THE PROBLEM: Below are some records; find each line that carries the word "false" and copy it.

DATASET RECORDS:

....

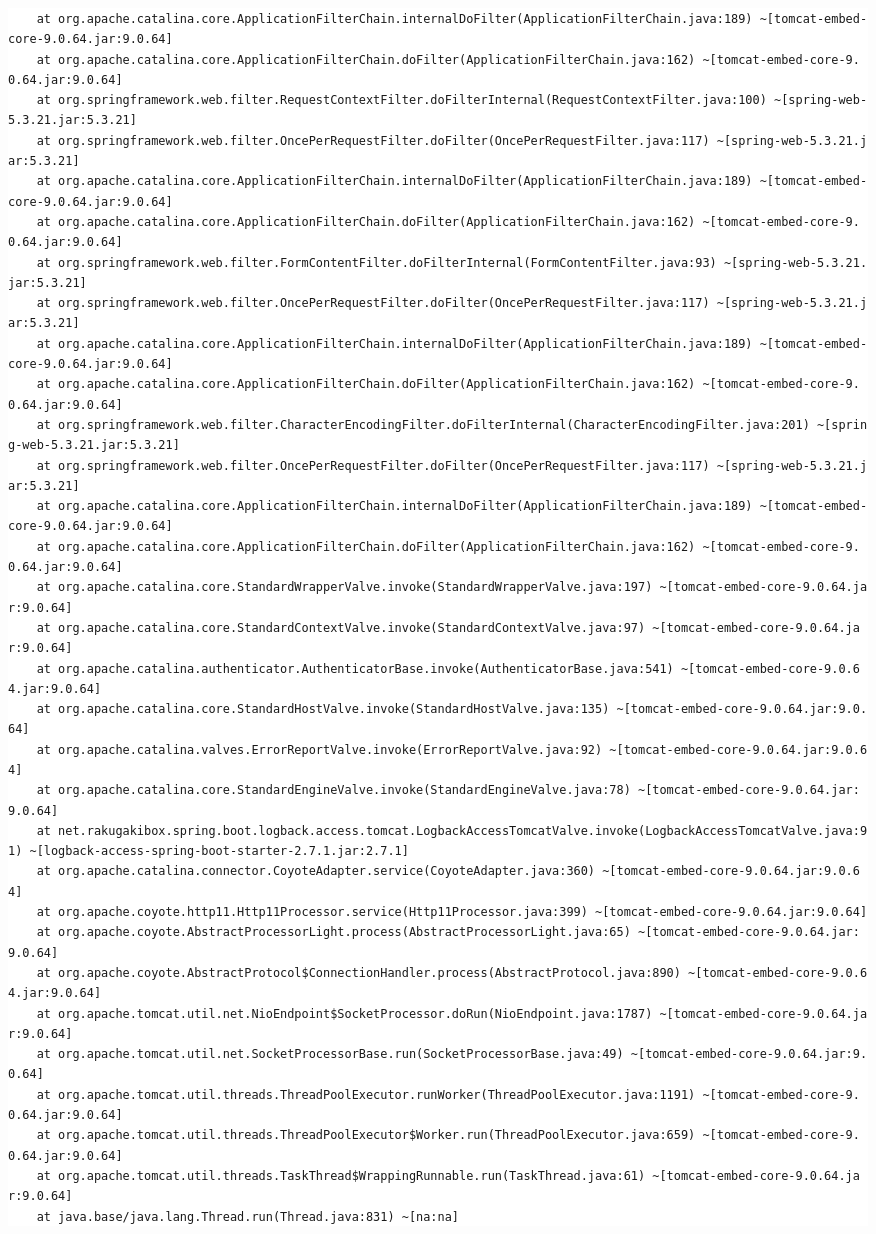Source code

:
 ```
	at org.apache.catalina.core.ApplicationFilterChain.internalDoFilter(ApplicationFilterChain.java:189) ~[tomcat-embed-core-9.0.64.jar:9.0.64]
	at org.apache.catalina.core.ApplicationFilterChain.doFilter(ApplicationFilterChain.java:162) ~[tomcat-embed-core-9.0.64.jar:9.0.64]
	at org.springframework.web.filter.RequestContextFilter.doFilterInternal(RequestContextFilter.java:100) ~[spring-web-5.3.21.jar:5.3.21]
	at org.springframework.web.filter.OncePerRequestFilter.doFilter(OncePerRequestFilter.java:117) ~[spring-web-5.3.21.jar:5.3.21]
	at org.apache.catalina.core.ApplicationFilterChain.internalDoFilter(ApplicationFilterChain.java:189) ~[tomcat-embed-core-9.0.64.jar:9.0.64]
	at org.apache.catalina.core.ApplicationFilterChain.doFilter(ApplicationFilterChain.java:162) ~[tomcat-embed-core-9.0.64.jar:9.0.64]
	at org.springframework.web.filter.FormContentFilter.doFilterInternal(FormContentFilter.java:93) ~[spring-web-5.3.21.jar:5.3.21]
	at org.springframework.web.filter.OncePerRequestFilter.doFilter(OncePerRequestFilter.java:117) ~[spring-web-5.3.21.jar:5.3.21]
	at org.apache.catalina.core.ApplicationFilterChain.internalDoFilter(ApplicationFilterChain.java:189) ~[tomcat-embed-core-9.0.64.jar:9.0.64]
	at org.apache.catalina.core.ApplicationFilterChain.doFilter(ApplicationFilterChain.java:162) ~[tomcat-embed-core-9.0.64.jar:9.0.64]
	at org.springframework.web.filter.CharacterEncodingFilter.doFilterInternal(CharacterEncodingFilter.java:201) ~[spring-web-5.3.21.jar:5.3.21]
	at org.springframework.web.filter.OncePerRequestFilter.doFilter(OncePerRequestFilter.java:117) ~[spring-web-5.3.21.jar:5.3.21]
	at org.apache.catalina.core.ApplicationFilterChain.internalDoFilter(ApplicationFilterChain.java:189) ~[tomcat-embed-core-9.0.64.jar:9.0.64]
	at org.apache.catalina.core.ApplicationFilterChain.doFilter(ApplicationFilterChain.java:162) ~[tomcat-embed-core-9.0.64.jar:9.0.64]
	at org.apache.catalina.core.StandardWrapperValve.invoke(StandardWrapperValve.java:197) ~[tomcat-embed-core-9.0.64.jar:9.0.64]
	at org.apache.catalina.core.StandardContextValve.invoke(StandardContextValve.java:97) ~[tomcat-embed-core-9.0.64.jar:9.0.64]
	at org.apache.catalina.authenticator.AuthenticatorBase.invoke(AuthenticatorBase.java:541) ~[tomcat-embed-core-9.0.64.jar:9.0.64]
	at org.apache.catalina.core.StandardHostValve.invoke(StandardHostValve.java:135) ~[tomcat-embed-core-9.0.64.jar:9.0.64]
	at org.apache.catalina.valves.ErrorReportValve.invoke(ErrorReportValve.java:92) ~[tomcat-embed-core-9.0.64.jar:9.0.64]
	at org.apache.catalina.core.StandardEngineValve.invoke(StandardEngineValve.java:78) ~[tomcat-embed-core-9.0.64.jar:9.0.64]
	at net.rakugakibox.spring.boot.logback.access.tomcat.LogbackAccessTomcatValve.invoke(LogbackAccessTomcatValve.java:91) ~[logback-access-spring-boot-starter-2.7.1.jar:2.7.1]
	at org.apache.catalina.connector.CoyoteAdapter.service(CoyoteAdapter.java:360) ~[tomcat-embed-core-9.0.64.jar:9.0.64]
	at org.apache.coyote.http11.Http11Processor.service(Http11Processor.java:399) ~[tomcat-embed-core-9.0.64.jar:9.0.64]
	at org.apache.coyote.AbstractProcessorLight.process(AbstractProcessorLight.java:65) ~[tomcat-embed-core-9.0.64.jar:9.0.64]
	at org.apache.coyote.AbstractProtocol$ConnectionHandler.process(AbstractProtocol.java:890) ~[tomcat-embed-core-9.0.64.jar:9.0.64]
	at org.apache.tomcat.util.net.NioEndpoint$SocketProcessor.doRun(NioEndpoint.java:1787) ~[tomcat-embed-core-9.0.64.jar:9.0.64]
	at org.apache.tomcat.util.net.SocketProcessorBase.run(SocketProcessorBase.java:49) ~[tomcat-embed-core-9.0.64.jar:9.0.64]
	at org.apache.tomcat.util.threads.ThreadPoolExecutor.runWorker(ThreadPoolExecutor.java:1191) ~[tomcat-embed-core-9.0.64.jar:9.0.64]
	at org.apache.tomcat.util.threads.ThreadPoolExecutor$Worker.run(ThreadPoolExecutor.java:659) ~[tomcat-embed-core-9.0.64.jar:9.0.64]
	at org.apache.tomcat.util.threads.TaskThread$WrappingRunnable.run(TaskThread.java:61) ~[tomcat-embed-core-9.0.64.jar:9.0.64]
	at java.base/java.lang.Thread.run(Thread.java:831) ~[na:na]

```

....

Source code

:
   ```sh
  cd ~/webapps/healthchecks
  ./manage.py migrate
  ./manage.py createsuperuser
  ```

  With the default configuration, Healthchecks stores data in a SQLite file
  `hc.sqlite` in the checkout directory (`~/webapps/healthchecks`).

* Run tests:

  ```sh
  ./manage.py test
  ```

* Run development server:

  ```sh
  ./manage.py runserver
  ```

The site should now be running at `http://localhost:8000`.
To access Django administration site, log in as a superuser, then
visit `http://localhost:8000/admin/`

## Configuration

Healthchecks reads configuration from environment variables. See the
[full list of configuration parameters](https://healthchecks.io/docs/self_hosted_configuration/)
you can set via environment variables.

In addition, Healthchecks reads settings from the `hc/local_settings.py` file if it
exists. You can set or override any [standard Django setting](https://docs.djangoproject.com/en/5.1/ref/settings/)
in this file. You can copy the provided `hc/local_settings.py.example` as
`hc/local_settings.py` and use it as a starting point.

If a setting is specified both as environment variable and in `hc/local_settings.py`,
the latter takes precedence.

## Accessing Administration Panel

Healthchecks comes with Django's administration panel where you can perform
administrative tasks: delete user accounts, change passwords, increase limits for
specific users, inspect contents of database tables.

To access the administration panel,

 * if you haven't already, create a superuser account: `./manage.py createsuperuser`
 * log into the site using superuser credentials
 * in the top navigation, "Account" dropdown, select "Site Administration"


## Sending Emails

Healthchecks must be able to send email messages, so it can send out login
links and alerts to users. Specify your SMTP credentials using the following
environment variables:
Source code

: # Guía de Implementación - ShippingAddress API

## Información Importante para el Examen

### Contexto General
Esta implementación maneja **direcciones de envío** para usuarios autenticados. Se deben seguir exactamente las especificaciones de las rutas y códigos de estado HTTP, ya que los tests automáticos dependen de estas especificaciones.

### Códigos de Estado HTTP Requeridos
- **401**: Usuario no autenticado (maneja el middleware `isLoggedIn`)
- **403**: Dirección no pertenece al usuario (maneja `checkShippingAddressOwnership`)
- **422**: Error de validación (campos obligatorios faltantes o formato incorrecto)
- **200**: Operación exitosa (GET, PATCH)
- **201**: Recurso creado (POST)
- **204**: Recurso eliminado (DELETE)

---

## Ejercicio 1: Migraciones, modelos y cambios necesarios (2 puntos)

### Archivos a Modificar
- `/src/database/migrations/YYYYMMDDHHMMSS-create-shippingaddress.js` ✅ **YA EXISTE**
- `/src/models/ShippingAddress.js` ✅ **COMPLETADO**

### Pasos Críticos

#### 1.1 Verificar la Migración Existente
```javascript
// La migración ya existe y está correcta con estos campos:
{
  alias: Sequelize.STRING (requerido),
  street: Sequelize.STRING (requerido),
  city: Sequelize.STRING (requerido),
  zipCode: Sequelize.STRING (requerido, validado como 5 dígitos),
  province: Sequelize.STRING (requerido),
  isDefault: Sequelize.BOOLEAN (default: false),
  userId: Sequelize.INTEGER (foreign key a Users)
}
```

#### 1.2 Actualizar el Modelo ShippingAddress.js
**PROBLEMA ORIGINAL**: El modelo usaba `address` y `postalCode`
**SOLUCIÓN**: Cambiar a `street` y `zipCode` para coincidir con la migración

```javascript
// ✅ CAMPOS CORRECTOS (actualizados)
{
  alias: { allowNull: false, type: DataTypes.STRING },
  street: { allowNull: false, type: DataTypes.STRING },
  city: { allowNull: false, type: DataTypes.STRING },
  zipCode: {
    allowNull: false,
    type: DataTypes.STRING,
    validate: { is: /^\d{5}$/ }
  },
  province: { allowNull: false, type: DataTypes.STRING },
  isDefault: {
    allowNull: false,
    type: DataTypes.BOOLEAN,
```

....

ANSWER BOX:
  isDefault: Sequelize.BOOLEAN (default: false),
  alias: { allowNull: false, type: DataTypes.STRING },
  street: { allowNull: false, type: DataTypes.STRING },
  city: { allowNull: false, type: DataTypes.STRING },
    allowNull: false,
  province: { allowNull: false, type: DataTypes.STRING },
    allowNull: false,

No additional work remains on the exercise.